Personal information
- Full name: Patrick S. McLain
- Date of birth: August 22, 1988 (age 36)
- Place of birth: Eau Claire, Wisconsin, United States
- Height: 1.91 m (6 ft 3 in)
- Position(s): Goalkeeper

College career
- Years: Team / Apps / (Gls)
- 2007–2011: Cal Poly Mustangs

Senior career*
- Years: Team / Apps / (Gls)
- 2009: Portland Timbers U23s / 1 / (0)
- 2010–2011: Orange County Blue Star / 20 / (0)
- 2012–2013: Chivas USA / 2 / (0)
- 2013: → Los Angeles Blues (loan) / 0 / (0)
- 2014: Orange County Blues / 15 / (0)
- 2015: Sacramento Republic / 24 / (0)
- 2016: Chicago Fire / 1 / (0)
- 2016: → Saint Louis FC (loan) / 1 / (0)
- 2017: Minnesota United / 0 / (0)
- 2018: Chicago Fire / 5 / (0)
- 2019: Orange County SC / 12 / (0)

= Patrick McLain =

American soccer goalkeeper (born 1988)

Patrick S. McLain (born August 22, 1988, in Eau Claire, Wisconsin) is an American soccer goalkeeper.

==Career==

===Early and collegiate===
McLain attended California Polytechnic State University in San Luis Obispo, where he played soccer between 2007 and 2011. McLain earned second All-Big West second team spot his junior year after leading all conference goalkeepers with a program-record .835 save percentage and ranking second with 5.46 saves per match, third with five shut-outs and fourth with 71 saves

===Chivas USA===
McLain signed with MLS club Chivas USA in 2012, making his debut with the club on May 5, 2013. He had a brief loan spell in April 2013 with USL Pro club Los Angeles Blues.

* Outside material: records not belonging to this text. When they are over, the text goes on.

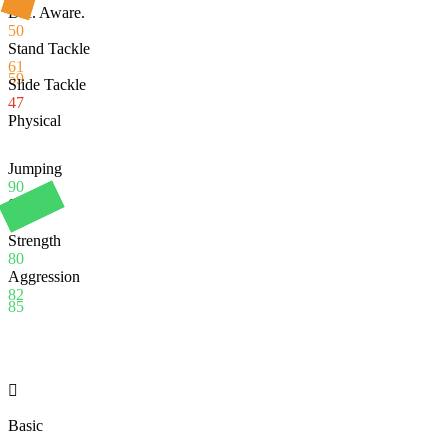
Def. Aware.
50
Stand Tackle
61
59
Slide Tackle
47
Physical
Jumping
90
Stamina
95
Strength
80
Aggression
82
85

Basic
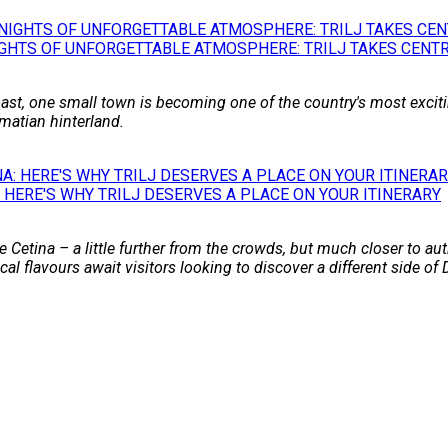
GHTS OF UNFORGETTABLE ATMOSPHERE: TRILJ TAKES CENTR
st, one small town is becoming one of the country's most excitin
matian hinterland.
 HERE'S WHY TRILJ DESERVES A PLACE ON YOUR ITINERARY
 Cetina – a little further from the crowds, but much closer to auth
l flavours await visitors looking to discover a different side of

=== Sacramento Republic ===
McLain signed with United Soccer League club Sacramento Republic on February 17, 2015. He was named to the USL Team of the Week in week 13. On December 9, 2015, Republic FC declined the option on McLain for the 2016 season.

=== Chicago Fire ===
McLain signed with MLS club Chicago Fire on January 18, 2016. On April 22, he was sent on short-term loan to the Fire's USL affiliate Saint Louis FC. The next day, he got the start in goal for Saint Louis against Sacramento Republic, keeping a clean sheet in a 1–0 victory over his old team.

McLain was released by Chicago at the end of their 2018 season.

=== Orlando City ===
On December 16, 2016, McLain was selected by Orlando City in the second round of the 2016 Re-Entry Draft Stage 1.